> _YOUR TASK_
Below are the entries; tally the lines holding the string "компот" and give only that figure.

> _INFORMATION PROVIDED_
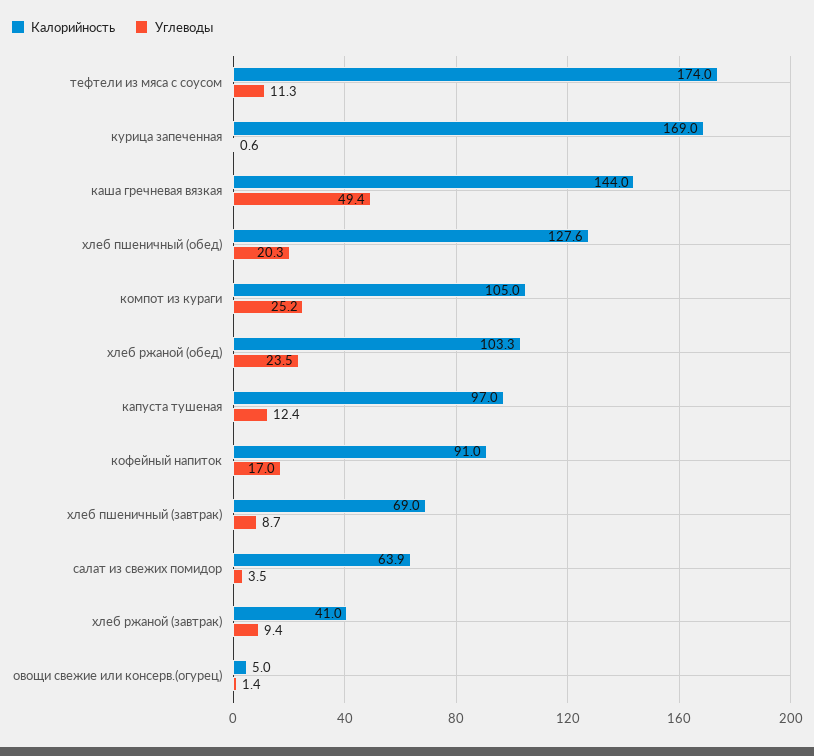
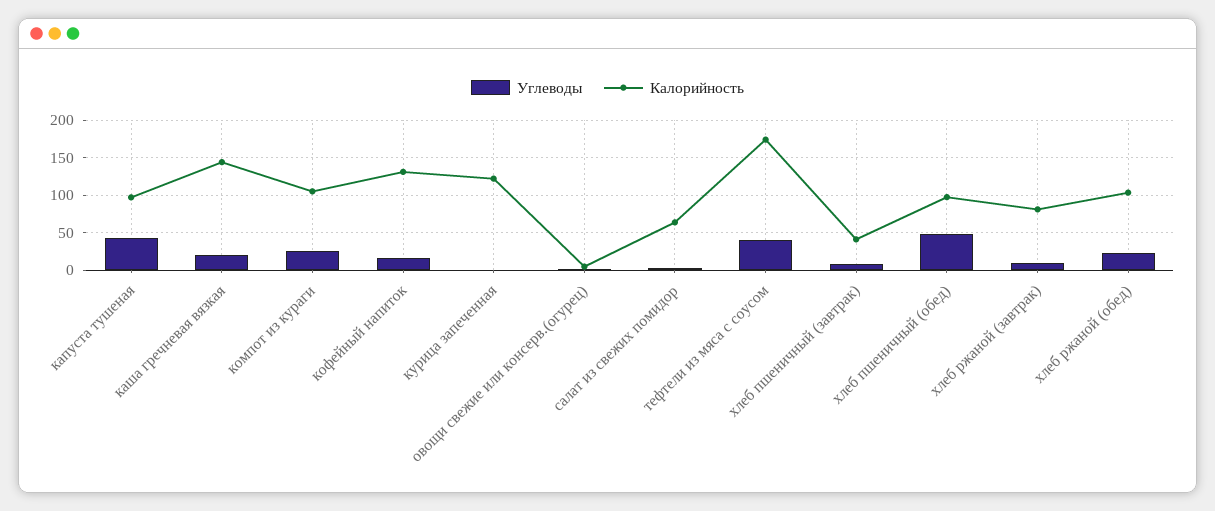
  {
    "Калорийность": {
      "тефтели из мяса с соусом": 174,
-     "курица запеченная": 169,
+     "курица запеченная": 120,
      "каша гречневая вязкая": 144,
-     "хлеб пшеничный (обед)": 127.6,
+     "хлеб пшеничный (обед)": 100,
      "компот из кураги": 105,
      "хлеб ржаной (обед)": 103.3,
      "капуста тушеная": 97,
-     "кофейный напиток": 91,
+     "кофейный напиток": 130,
-     "хлеб пшеничный (завтрак)": 69,
+     "хлеб пшеничный (завтрак)": 40,
      "салат из свежих помидор": 63.9,
-     "хлеб ржаной (завтрак)": 41,
+     "хлеб ржаной (завтрак)": 80,
      "овощи свежие или консерв.(огурец)": 5
    },
    "Углеводы": {
-     "тефтели из мяса с соусом": 11.3,
+     "тефтели из мяса с соусом": 40,
      "курица запеченная": 0.6,
-     "каша гречневая вязкая": 49.4,
+     "каша гречневая вязкая": 20,
-     "хлеб пшеничный (обед)": 20.3,
+     "хлеб пшеничный (обед)": 50,
      "компот из кураги": 25.2,
      "хлеб ржаной (обед)": 23.5,
-     "капуста тушеная": 12.4,
+     "капуста тушеная": 40,
      "кофейный напиток": 17,
      "хлеб пшеничный (завтрак)": 8.7,
      "салат из свежих помидор": 3.5,
      "хлеб ржаной (завтрак)": 9.4,
      "овощи свежие или консерв.(огурец)": 1.4
    }
  }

> _RESULT_
2